Already some experts in CDC and NIH are ringing the warning bells that this “strain” of Ebola, more robust than that which caused the most previous outbreak may have in fact already mutated simply as a result of its generational development. If this is the case, and if this new strain of Ebola has acquired new RNA components, it could become an epidemic of epic proportions if it reaches the United States. It has already killed almost 4,000 people in its native environs of Africa. If such a strain was introduced into the American population the majority of whom have absolutely no immune protection from other Africa-based illnesses, the mortality rate could be higher than anyone or any specific computer model has predicted.
DUNCAN IN DALLAS
IT’S A SMALL WORLD AFTER ALL.
PATIENT "X”, THOMAS DUNCAN TRAVELED FROM THE
HOT ZONE OF MONROVIA TO DALLAS TEXAS
WITHIN 33 HOURS
Yes, Ebola is here. Thomas Duncan was not the first Ebola stricken patient to arrive in the United States; there have been several doctors and health care providers who became infected while toiling in the hot zone who have been transported back to the United States for life saving treatment. Duncan is, however, the first private citizen to depart from a hot zone bound for America. This simple fact, and this fact alone, places him, at this time, in a category all his own. He came here of his own volition totting along a lethal virus; a virus with the potential to kill millions of Americans. Again, we do not know if he was aware that he was infected, serving as a new age “Typhoid Mary” but the fact remains he came here travelling through some of the busiest airports in the world. How are his contacts ever to be tracked? What about their contacts? The epidemiology becomes an exponentially increasing radius of people interacting with other people be they family, neighbors or friends and coworkers. This is the nightmare scenario. This is the reality of a virus from far away coming into an entirely different environment, a completely new ecological system populated by people with no natural immunity or previous exposure to Ebola.
Hopefully Mr. Duncan recovers and is able to provide some of the much needed answers to the many questions surrounding his exposure in Liberia, his travels from Monrovia, and the initial onset of his symptoms. Just having identified Mr. Duncan as the vector of the dissemination of this Ebola outbreak which is spreading at a never before seen rate through at least three West African countries, is of vital import.

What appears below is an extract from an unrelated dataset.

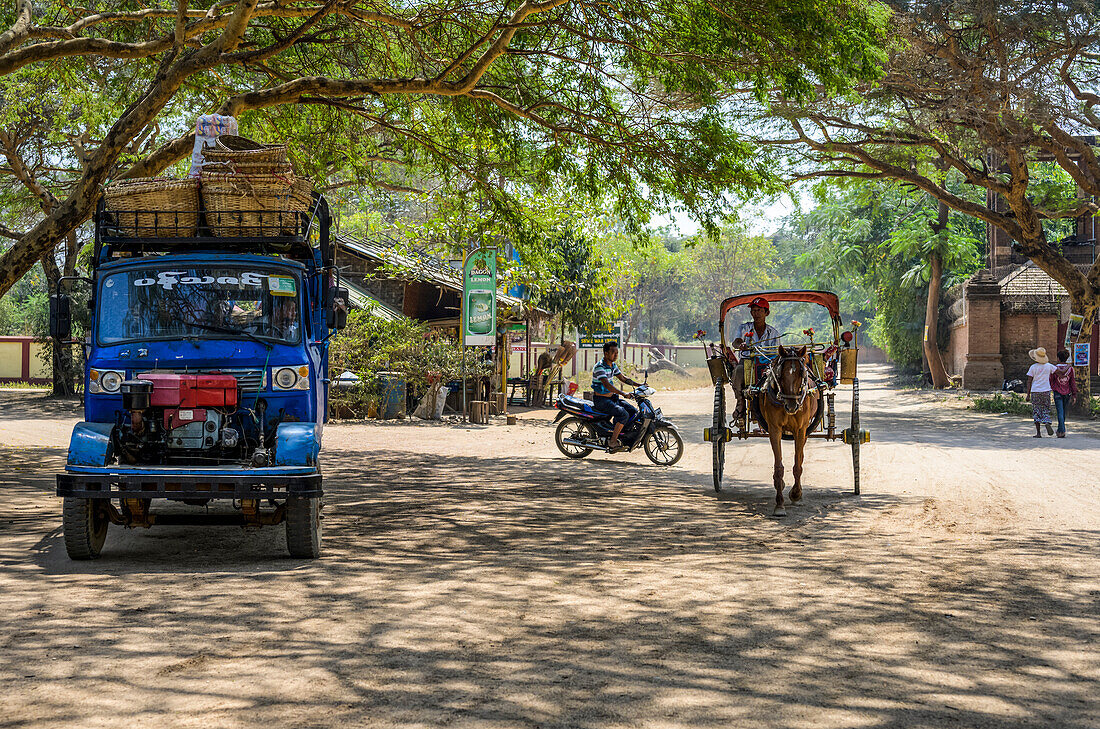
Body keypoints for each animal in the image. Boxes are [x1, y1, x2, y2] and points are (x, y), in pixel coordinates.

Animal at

We do not intend to be redundant but it seems some serious issues need to be addressed time after time. The very fact that Ebola is in the United States illustrates weaknesses in our national security. This past week has blackened the eyes of our national security in more than one way. We have learned of amazingly disturbing truths regarding the actual personal security of our President and his family. Moreover, the media, particularly the Washington Post has reported in detail the blatant errors of the Secret Service and how close to real deadly peril our President has been in. We have heard the news that Ebola is here and, given all the systemic failures of our federal government we have no reason to believe their reports and trust them after having been misled in matters as serious as preemptive war and now an ill-defined mission fought from the air against the Islamic State in Iraq, Syria and most likely Turkey.
A linked chain is only as strong as the weakest link. We have many adversaries; some more formidable than others, some more visible than others. Ebola demands as much attention from our national security apparatus as does ISIS, ISIL or the Islamic State. Those barbarians who decapitate innocents to incite a wider war with us possess a lethality as acute as Ebola but on a more limited scale. In any event, we are in a state of war; our homeland remains vulnerable to an array of threats straight out of Dante’s Inferno.
Vigilance, in every setting, in every sense of the word, in all aspects of affairs, foreign and domestic remains the watchword of the day. “See Something, Say Something.”